Et nous voici maintenant à Kodaïkanal, où Samia vient de remporter le championnat du monde toutes catégories de vomi spontané en mode geyser ininterrompu. Les chappattis aux oignons d’hier ne sont pas bien passés. Ajoutez à cela le trajet en bus, sur une route de montagne en lacets, interminable et cahoteuse, mélangez le tout et vous obtiendrez une fontaine explosive ! Il est vrai que l’ascension fut un peu longue et tumultueuse, mais les paysages étaient fantastiques : Des lacs cachés au fond de petites vallées ombragées, des gorges étroites d’où ruissellent de multiples cours d’eau et cascades, des forêts d’immenses eucalyptus s’élançant vers le ciel, des cultures en terrasses… Par contre, l’arrivée nous a un peu décontenancés. Kodaïkanal est une station climatique de montagne très prisée des indiens, car il y fait frais, voire frisquet, et le temps est assez humide, ce qui doit les changer agréablement des chaleurs de la plaine. Les prix s’en font sentir, même si la qualité n’est pas toujours au rendez-vous, et les hôtels étant pris d’assaut, nous nous sommes retrouvés le premier soir dans un boui boui un peu excentré, rempli d’hommes venus ici se bourrer la gueule. Charmant. En fait, nous n’avons quasiment pas dormi de la nuit, vu le boucan qu’ils faisaient, et j’ai vraiment pété un câble lorsqu’à 5h30, six mecs se sont mis à hurler, la télé à fond, se foutant éperdument du reste de l’hôtel. J’ai réussi à en calmer certains, mais les autres n’en ont crié que de plus belle. Quatre heures plus tard, nous changions de guest house, et logeons désormais dans un centre méthodiste, au calme, avec des gens aimables.

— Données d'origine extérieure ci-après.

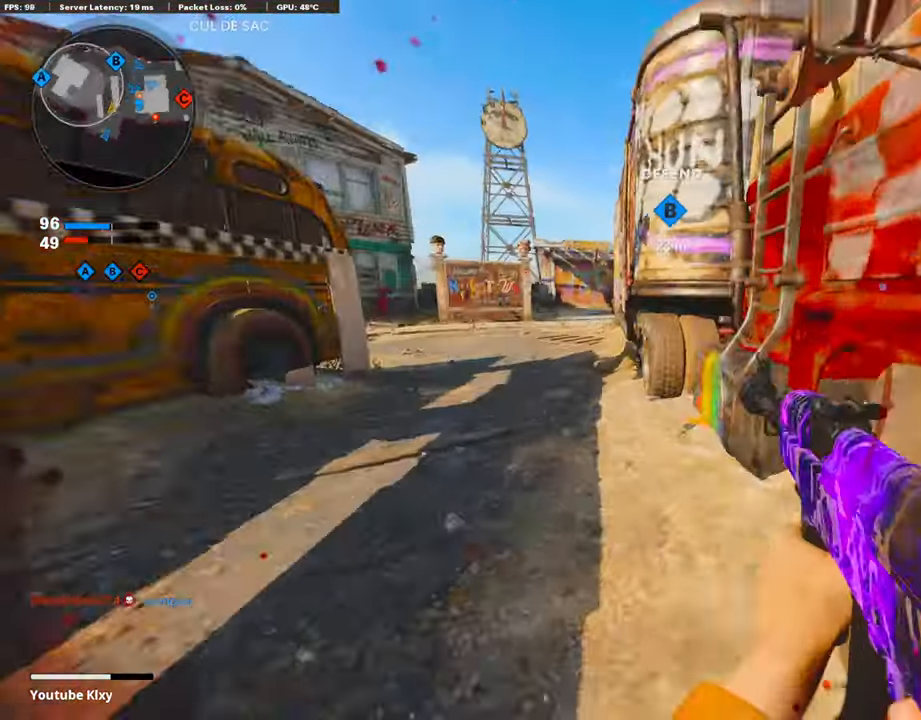
{"buttons": [], "left_stick": "up", "right_stick": "center", "events": [[17, "L2", "up"], [34, "right_stick", "center"], [202, "left_stick", "up"]]}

Comme dit plus haut, on se les gèle un peu, surtout le soir (Samia s'est chopé la crève la pauvre), et il est assez amusant de voir des indiens en pull, coiffés de bonnets ou de caches-oreilles. Dans l'ensemble en fait, on se marre pas mal à observer le comportement des vacanciers locaux, assez fortunés pour la plupart. Entre les ballades en pédalo sur le lac Kodaï,  à cheval ou en tandem tout autour, les séances photos en famille dans les endroits les plus kitchs, ou encore ceux qui mangent des glaces par 10°, oui, on se bidonne. Quant au panorama, il est tout simplement sublime. Noyée dans les nuages, la ville se nappe de brumes au petit matin et en soirée, mais offre une vue imprenable sur les vallées et collines alentours dès que le soleil se lève. Un régal pour les yeux.






 

Demain, nous quitterons ce petit paradis montagnard pour nous rendre au Kérala via Kumily et Allepey, avant de rejoindre Kochi où nous prendrons l'avion pour Bombay, puis le Rajasthan, en train. Tout un programme!


lundi 27 août 2012

Pondicherry


Voilà maintenant une semaine que nous nous prélassons à Pondicherry, et pour cause : nous avons été accueillis royalement chez Pierre, jeune ingénieur en chimie très sympa, venu ici travailler deux ans, et disposant d’une gigantesque maison (avec piscine !) La grande classe… C’est chez lui que résident les intervenants de l’association Après School, dans laquelle est venue bosser Gégé, ainsi que Nico, Amandine, Nadia, Zitoune…

Vue du toit, chez Pierre
Gégé et ses bouts d'chou
Samia revit, à Baker Street, face aux pâtisseries

Nous nous sommes rendus le premier week-end dans le village où se déroule l’action de l’asso, et je dois dire que leur travail porte ses fruits. Le centre accueille des enfants défavorisés, orphelins pour certains et n’appartenant à aucune caste reconnue (en-deçà des Intouchables donc), leur fournissant logement, nourriture, éducation, animations, sorties pédagogiques et ateliers en tous genres. Lorsque nous y étions, ils étaient en train de finaliser une cage à écureuils, la plupart des gamins étant fils de chasseurs, pour leur permettre d’apprivoiser les petites bêtes plutôt que de les maltraiter et de les boulotter en douce. Ah oui, ils possèdent également une piscine, « fournie » par un sponsor de La Rochelle ! Fantastique spectacle que de voir ces gamins maigrichons s’égailler dans l’eau par grosse chaleur…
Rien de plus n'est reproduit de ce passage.